The basis of the Board of Directors' decision

Since September 2011, TORM has retained the assistance of the international, financial advisor Evercore Group LLC. In addition, the Board of Directors has obtained a valuation opinion letter from the international investment advisor Moelis & Company UK LLP and a preliminary valuation report from the accounting firm Ernst & Young PS with respect to the debt conversion and the issue of the new shares to be issued to the banks and the time charter partners in connection with the restructuring. The valuation report will be finally confirmed on the date of completion.

Having carefully considered the financial and operational position of the Company and the opinion letter from Moelis & Company UK LLP, it is the Board of Directors' assessment that it is in the best interests of the Company, its shareholders, creditors, other stakeholders and other interested parties to issue the new shares in the Company against conversion of the consideration of USD 200 million from time charter partners and banks to allow TORM to continue its operations without an in-court reconstruction or similar proceedings.

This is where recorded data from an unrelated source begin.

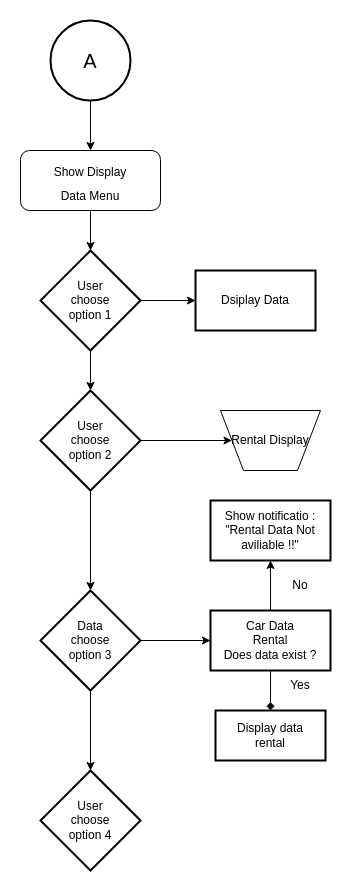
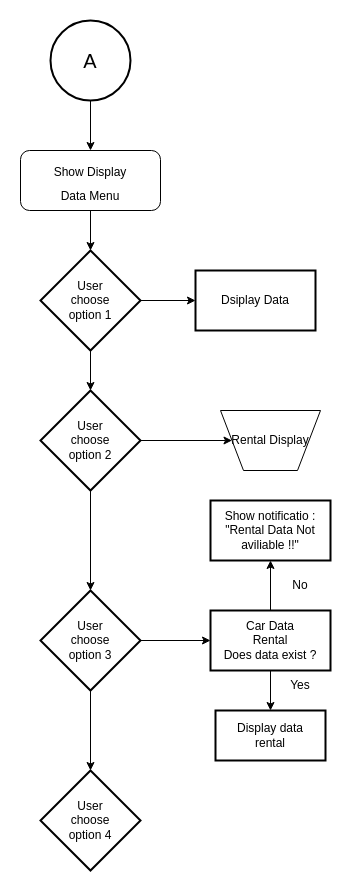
  <mxCell id="0" />
  <mxCell id="1" parent="0" />
  <mxCell id="2" value="" style="edgeStyle=orthogonalEdgeStyle;rounded=0;orthogonalLoop=1;jettySize=auto;html=1;fontSize=20;" edge="1" parent="1" source="3" target="5"><mxGeometry relative="1" as="geometry" /></mxCell>
  <mxCell id="3" value="&lt;font style=&quot;font-size: 20px;&quot;&gt;A&lt;/font&gt;" style="strokeWidth=2;html=1;shape=mxgraph.flowchart.start_2;whiteSpace=wrap;" vertex="1" parent="1"><mxGeometry x="50" y="20" width="80" height="80" as="geometry" /></mxCell>
  <mxCell id="4" value="" style="edgeStyle=orthogonalEdgeStyle;rounded=0;orthogonalLoop=1;jettySize=auto;html=1;fontSize=12;" edge="1" parent="1" source="5" target="8"><mxGeometry relative="1" as="geometry" /></mxCell>
  <mxCell id="5" value="&lt;font style=&quot;font-size: 12px;&quot;&gt;Show Display &lt;br&gt;Data Menu&lt;/font&gt;" style="rounded=1;whiteSpace=wrap;html=1;fontSize=20;" vertex="1" parent="1"><mxGeometry x="20" y="150" width="140" height="60" as="geometry" /></mxCell>
  <mxCell id="6" value="" style="edgeStyle=orthogonalEdgeStyle;rounded=0;orthogonalLoop=1;jettySize=auto;html=1;fontSize=12;" edge="1" parent="1" source="8" target="16"><mxGeometry relative="1" as="geometry" /></mxCell>
  <mxCell id="7" value="" style="edgeStyle=orthogonalEdgeStyle;rounded=0;orthogonalLoop=1;jettySize=auto;html=1;fontSize=12;" edge="1" parent="1" source="8" target="11"><mxGeometry relative="1" as="geometry" /></mxCell>
  <mxCell id="8" value="User&lt;br&gt;choose&lt;br&gt;option 1" style="strokeWidth=2;html=1;shape=mxgraph.flowchart.decision;whiteSpace=wrap;fontSize=12;" vertex="1" parent="1"><mxGeometry x="40" y="250" width="100" height="100" as="geometry" /></mxCell>
  <mxCell id="9" value="" style="edgeStyle=orthogonalEdgeStyle;rounded=0;orthogonalLoop=1;jettySize=auto;html=1;fontSize=12;" edge="1" parent="1" source="11" target="15"><mxGeometry relative="1" as="geometry" /></mxCell>
  <mxCell id="10" value="" style="edgeStyle=orthogonalEdgeStyle;rounded=0;orthogonalLoop=1;jettySize=auto;html=1;fontSize=12;" edge="1" parent="1" source="11" target="17"><mxGeometry relative="1" as="geometry" /></mxCell>
  <mxCell id="11" value="User&lt;br&gt;choose&lt;br&gt;option 2" style="strokeWidth=2;html=1;shape=mxgraph.flowchart.decision;whiteSpace=wrap;fontSize=12;" vertex="1" parent="1"><mxGeometry x="40" y="390" width="100" height="100" as="geometry" /></mxCell>
  <mxCell id="12" value="User&lt;br&gt;choose&lt;br&gt;option 4" style="strokeWidth=2;html=1;shape=mxgraph.flowchart.decision;whiteSpace=wrap;fontSize=12;" vertex="1" parent="1"><mxGeometry x="40" y="770" width="100" height="100" as="geometry" /></mxCell>
  <mxCell id="13" value="" style="edgeStyle=orthogonalEdgeStyle;rounded=0;orthogonalLoop=1;jettySize=auto;html=1;fontSize=12;" edge="1" parent="1" source="15" target="12"><mxGeometry relative="1" as="geometry" /></mxCell>
  <mxCell id="14" value="" style="edgeStyle=orthogonalEdgeStyle;rounded=0;orthogonalLoop=1;jettySize=auto;html=1;fontSize=12;" edge="1" parent="1" source="15" target="20"><mxGeometry relative="1" as="geometry" /></mxCell>
- <mxCell id="15" value="Data&lt;br&gt;choose&lt;br&gt;option 3" style="strokeWidth=2;html=1;shape=mxgraph.flowchart.decision;whiteSpace=wrap;fontSize=12;" vertex="1" parent="1"><mxGeometry x="40" y="590" width="100" height="100" as="geometry" /></mxCell>
+ <mxCell id="15" value="User&lt;br&gt;choose&lt;br&gt;option 3" style="strokeWidth=2;html=1;shape=mxgraph.flowchart.decision;whiteSpace=wrap;fontSize=12;" vertex="1" parent="1"><mxGeometry x="40" y="590" width="100" height="100" as="geometry" /></mxCell>
  <mxCell id="16" value="Dsiplay Data" style="whiteSpace=wrap;html=1;strokeWidth=2;" vertex="1" parent="1"><mxGeometry x="195" y="270" width="120" height="60" as="geometry" /></mxCell>
  <mxCell id="17" value="Rental Display" style="verticalLabelPosition=middle;verticalAlign=middle;html=1;shape=trapezoid;perimeter=trapezoidPerimeter;whiteSpace=wrap;size=0.23;arcSize=10;flipV=1;labelPosition=center;align=center;fontSize=12;" vertex="1" parent="1"><mxGeometry x="220" y="410" width="100" height="60" as="geometry" /></mxCell>
  <mxCell id="18" value="" style="edgeStyle=orthogonalEdgeStyle;rounded=0;orthogonalLoop=1;jettySize=auto;html=1;fontSize=12;" edge="1" parent="1" source="20" target="21"><mxGeometry relative="1" as="geometry" /></mxCell>
- <mxCell id="19" value="" style="edgeStyle=orthogonalEdgeStyle;rounded=0;orthogonalLoop=1;jettySize=auto;html=1;fontSize=12;endArrow=diamond;" edge="1" parent="1" source="20" target="23"><mxGeometry relative="1" as="geometry" /></mxCell>
+ <mxCell id="19" value="" style="edgeStyle=orthogonalEdgeStyle;rounded=0;orthogonalLoop=1;jettySize=auto;html=1;fontSize=12;" edge="1" parent="1" source="20" target="23"><mxGeometry relative="1" as="geometry" /></mxCell>
  <mxCell id="20" value="Car Data &lt;br&gt;Rental&lt;br&gt;Does data exist ?" style="whiteSpace=wrap;html=1;strokeWidth=2;fontSize=12;" vertex="1" parent="1"><mxGeometry x="210" y="610" width="120" height="60" as="geometry" /></mxCell>
  <mxCell id="21" value="Show notificatio : &quot;Rental Data Not aviliable !!&quot;" style="whiteSpace=wrap;html=1;strokeWidth=2;" vertex="1" parent="1"><mxGeometry x="210" y="500" width="120" height="60" as="geometry" /></mxCell>
  <mxCell id="22" value="No" style="text;html=1;strokeColor=none;fillColor=none;align=center;verticalAlign=middle;whiteSpace=wrap;rounded=0;fontSize=12;" vertex="1" parent="1"><mxGeometry x="270" y="570" width="60" height="30" as="geometry" /></mxCell>
  <mxCell id="23" value="Display data &lt;br&gt;rental" style="whiteSpace=wrap;html=1;strokeWidth=2;" vertex="1" parent="1"><mxGeometry x="215" y="710" width="110" height="50" as="geometry" /></mxCell>
  <mxCell id="24" value="Yes" style="text;html=1;strokeColor=none;fillColor=none;align=center;verticalAlign=middle;whiteSpace=wrap;rounded=0;fontSize=12;" vertex="1" parent="1"><mxGeometry x="270" y="670" width="60" height="30" as="geometry" /></mxCell>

The issuance of the new shares will take place pursuant to an authorization granted to the Board of Directors at the Annual General Meeting on 23 April 2012. The Board of Directors was among others authorized to increase the share capital by issuance of new shares at a rate discounted to the market  price against payment in cash, conversion of debt or contribution of assets other than cash without pre-emptive subscription rights.

Conditions and time plan

The technical completion of the restructuring is subject to certain conditions and terms including among others completion of loan documentation and documentation required for issuance of new shares and that no termination event has occurred including no occurrence of a material adverse change. In addition, the restructuring is subject to an exemption from the Danish mandatory takeover rules following completion of the restructuring. In this regard, the banks have obtained a positive nonbinding statement from the Danish Financial Supervisory Authority. The completion date is anticipated to take place within approximately four weeks. The exact date will be announced later.